━━━ Materials provided ━━━
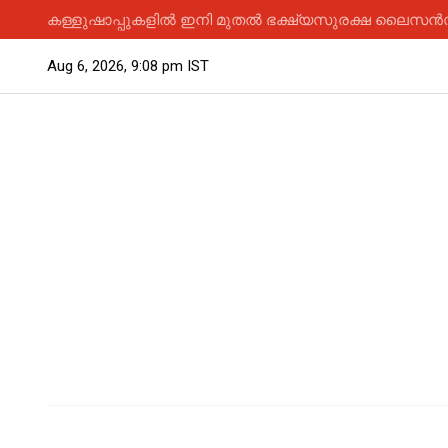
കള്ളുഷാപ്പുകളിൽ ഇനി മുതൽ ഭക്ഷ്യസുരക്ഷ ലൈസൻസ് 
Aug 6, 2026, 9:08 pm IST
━━━
━━━ Materials provided ━━━
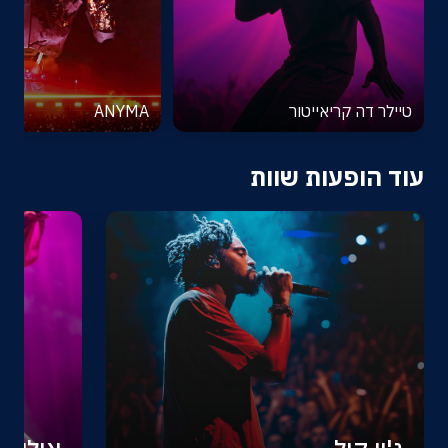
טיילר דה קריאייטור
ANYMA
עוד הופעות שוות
━━━
Work instruction:
Using the entries above, repeat only the lines from the one containing "കള്ളുഷാപ്പുകളിൽ ഇനി മുതൽ ഭക്ഷ്യസുരക്ഷ ലൈസൻസ്" through the one containing "Aug 6, 2026, 9:08 pm IST", end lines included.

Problem solution:
കള്ളുഷാപ്പുകളിൽ ഇനി മുതൽ ഭക്ഷ്യസുരക്ഷ ലൈസൻസ് 
Aug 6, 2026, 9:08 pm IST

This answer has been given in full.